One of a pair of new hosts was causing the following Nagios alert today:
CRITICAL: No response from NTP server
Both of the new systems have the same configuration in theory, but based on the different results something clearly was overlooked.
I tried running NTP from the Nagios host:
Host 1
$ check_ntp -H ephemeralbox1.osric.net -w 0.1 -c 0.2
NTP OK: Offset -0.02545583248 secs|offset=-0.025456s;0.100000;0.200000;
Host 2
$ check_ntp -H ephemeralbox2.osric.net -w 0.1 -c 0.2
CRITICAL: No response from NTP server
The iptables rules look the same on both. The hosts are all on the same LAN, so there’s no firewall in the way.

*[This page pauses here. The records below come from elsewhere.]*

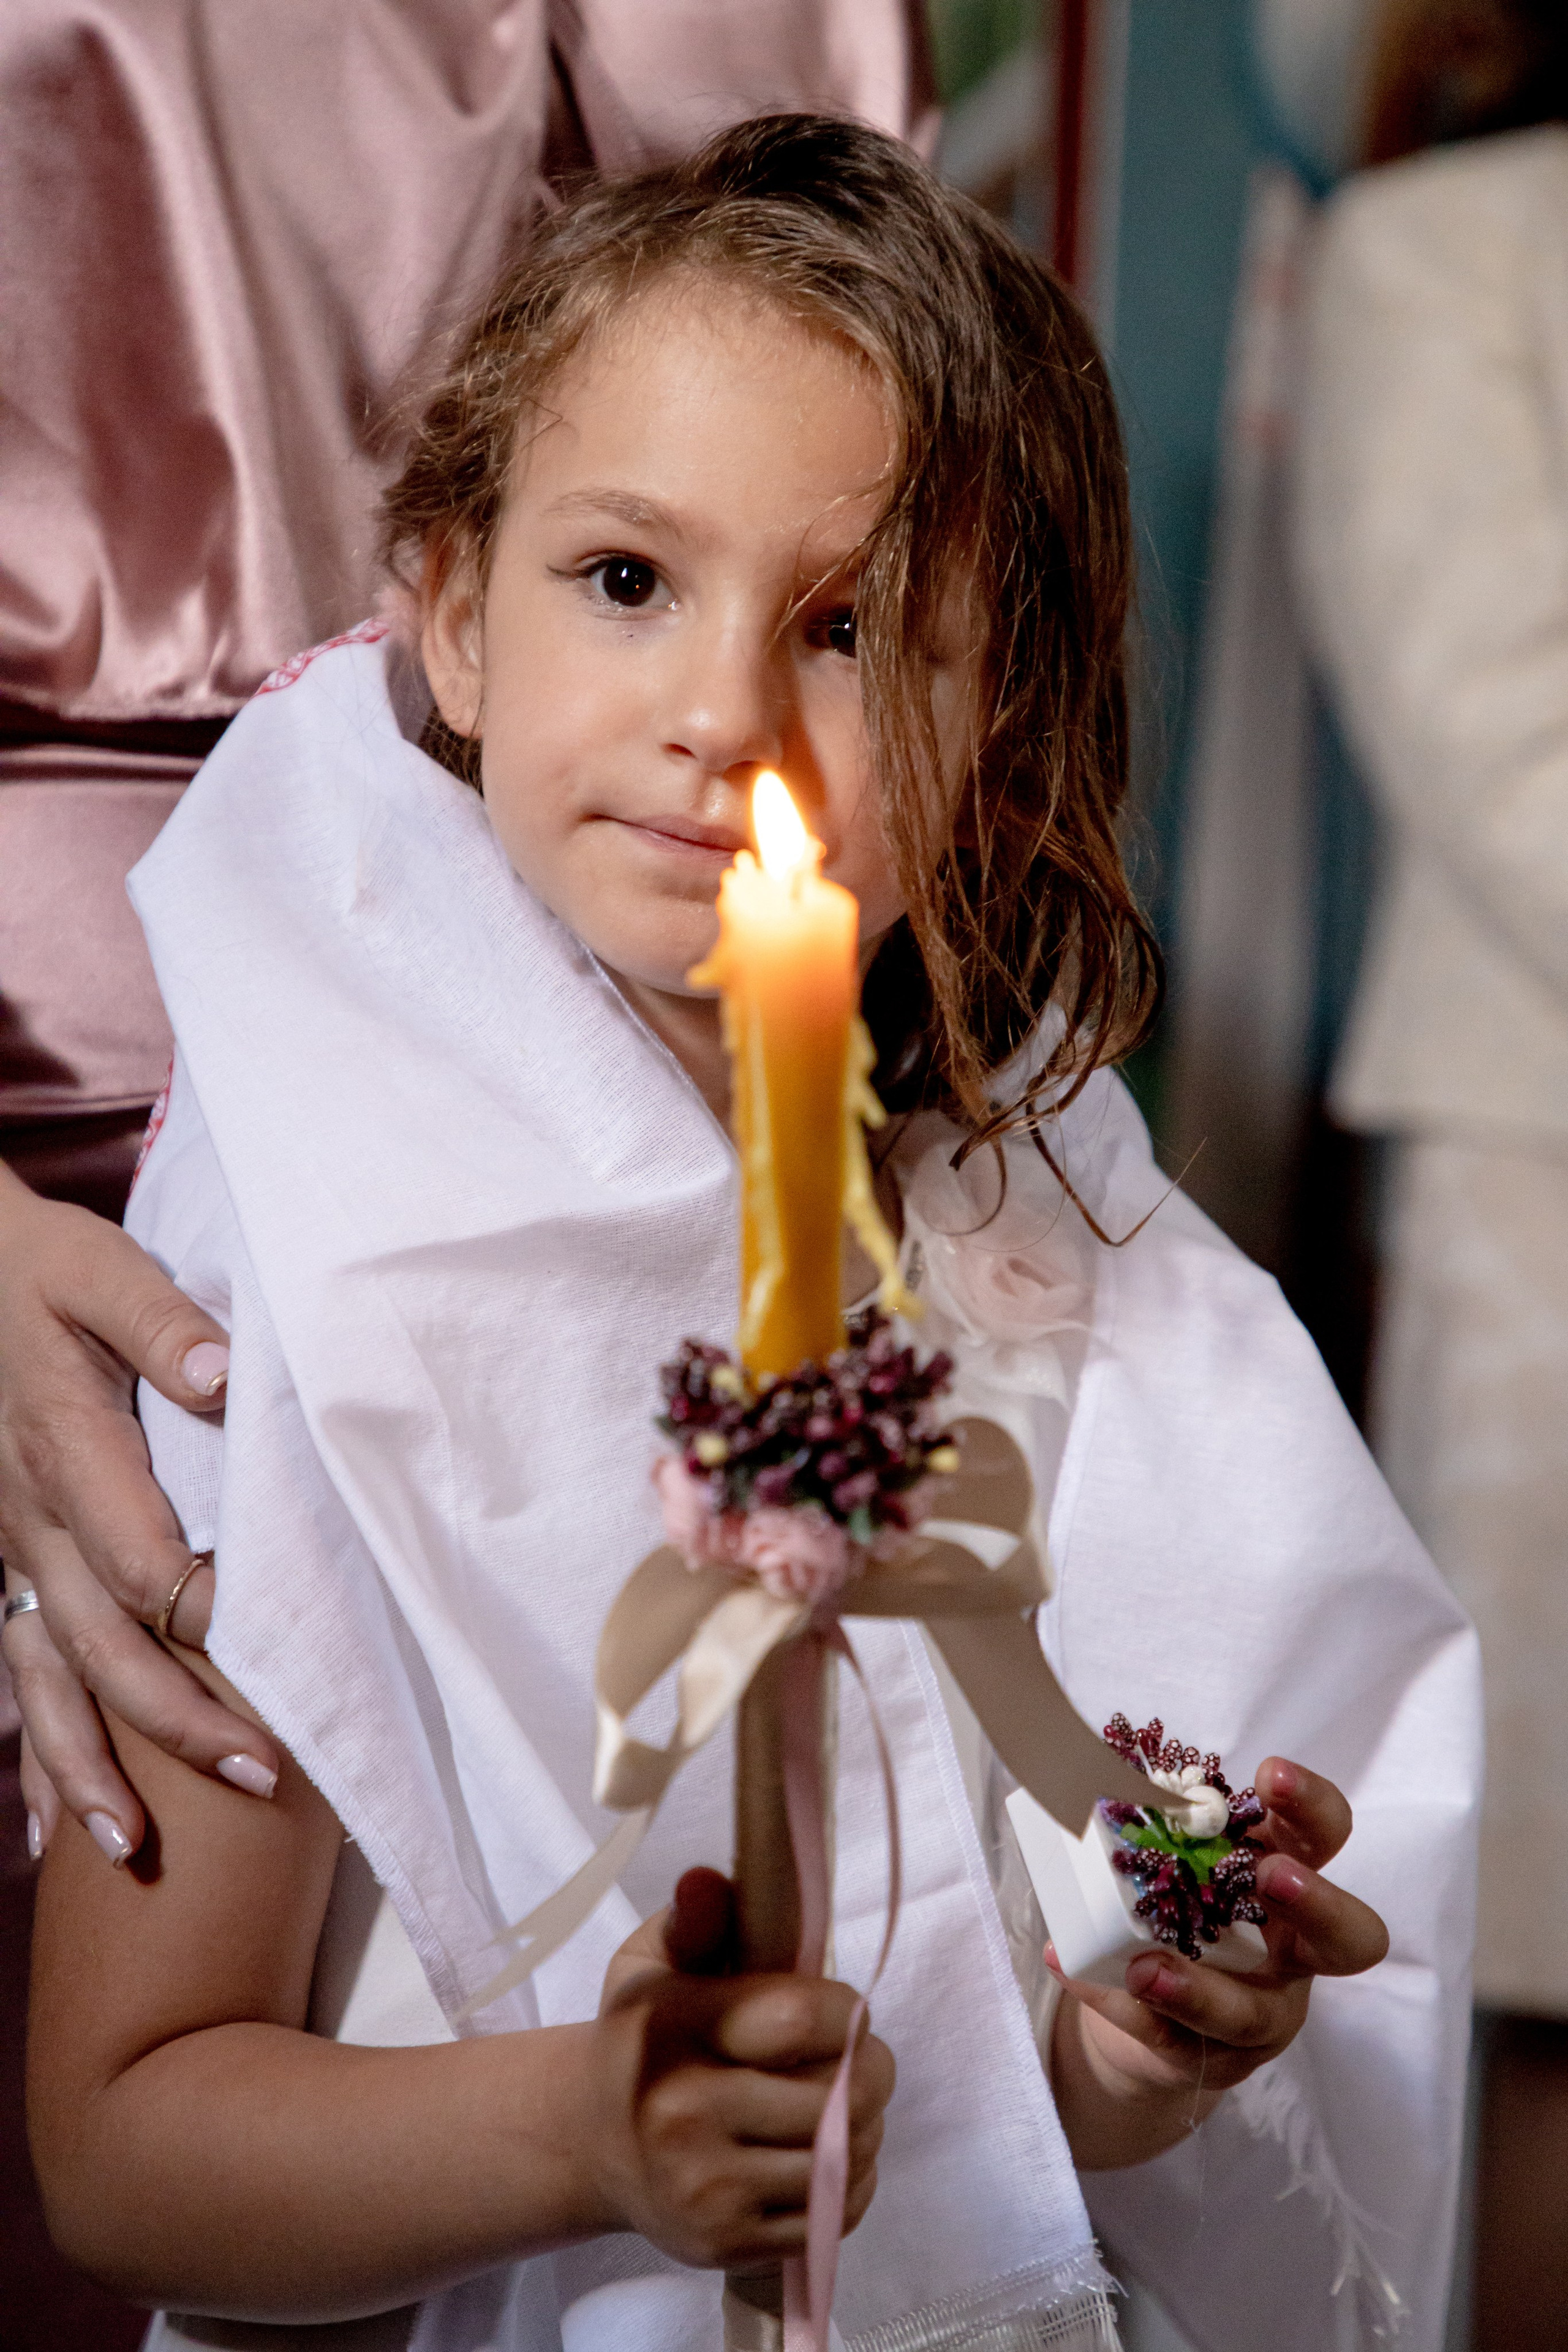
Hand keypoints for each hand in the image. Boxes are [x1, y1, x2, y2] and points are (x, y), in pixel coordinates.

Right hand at [0, 1163, 277, 1862]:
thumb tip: (223, 1375)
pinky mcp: (9, 1562)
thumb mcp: (97, 1268)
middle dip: (178, 1720)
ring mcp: (12, 1550)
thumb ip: (160, 1320)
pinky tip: (55, 1822)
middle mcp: (35, 1517)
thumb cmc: (39, 1268)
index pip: (144, 1556)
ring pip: (50, 1676)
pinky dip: (39, 1749)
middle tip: (263, 1779)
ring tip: (133, 1843)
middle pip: (106, 1641)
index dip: (209, 1611)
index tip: (281, 1655)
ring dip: (90, 1762)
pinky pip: (17, 1669)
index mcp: (69, 1448)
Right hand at [587, 1868, 894, 2271]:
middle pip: (835, 2095)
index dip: (845, 2010)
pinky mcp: (727, 2243)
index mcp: (672, 2030)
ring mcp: (705, 2189)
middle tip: (860, 2059)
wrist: (591, 2143)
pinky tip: (825, 2154)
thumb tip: (707, 1882)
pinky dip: (851, 2180)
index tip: (844, 2008)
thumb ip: (695, 1921)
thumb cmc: (643, 2037)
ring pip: (842, 2157)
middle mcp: (683, 2114)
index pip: (797, 2019)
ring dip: (867, 2127)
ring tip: (844, 2104)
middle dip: (871, 2070)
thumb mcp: (653, 1962)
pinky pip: (833, 2213)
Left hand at [1048, 1756, 1388, 2169]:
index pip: (1325, 1837)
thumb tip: (1082, 1755)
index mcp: (1288, 1878)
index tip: (1270, 1775)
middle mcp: (1292, 1951)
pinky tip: (1073, 1971)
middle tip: (1267, 1874)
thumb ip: (1149, 1815)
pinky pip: (1172, 2041)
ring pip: (1253, 2015)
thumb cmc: (1175, 1902)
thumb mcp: (1174, 1853)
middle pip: (1349, 1939)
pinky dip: (1119, 2006)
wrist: (1143, 2004)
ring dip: (1199, 1989)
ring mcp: (1260, 2013)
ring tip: (1144, 1965)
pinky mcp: (1210, 2059)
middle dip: (1316, 1903)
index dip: (1312, 1807)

Both systems are running chronyd
:
Host 1
[chris@ephemeralbox1 ssh]$ systemctl show chronyd | egrep '(ActiveState|SubState)'
ActiveState=active
SubState=running
Host 2
[chris@ephemeralbox2 ssh]$ systemctl show chronyd | egrep '(ActiveState|SubState)'
ActiveState=active
SubState=running
Both systems are listening on port 123:
Host 1
[chris@ephemeralbox1 ssh]$ sudo lsof -i :123
COMMAND PID USER FD TYPE DEVICE SIZE/OFF NODE NAME
chronyd 3027 chrony 3u IPv4 1095448 0t0 UDP *:ntp
Host 2
[chris@ephemeralbox2 ssh]$ sudo lsof -i :123
COMMAND PID USER FD TYPE DEVICE SIZE/OFF NODE NAME
chronyd 1241 chrony 3u IPv4 51276 0t0 UDP *:ntp
Finally, I found it. In the obvious place that perhaps I should have looked first. The /etc/chrony.conf
file on Host 2 was missing the allow
line for the Nagios host:
# Allow NTP client access from Nagios host
allow 192.168.100.100
And the first place I looked was iptables. Blame the firewall, after all. The configurations were both pushed to these systems via Ansible playbooks, but apparently I had not included the role that updates the chrony.conf file on the 2nd host. Looks like I need configuration management management!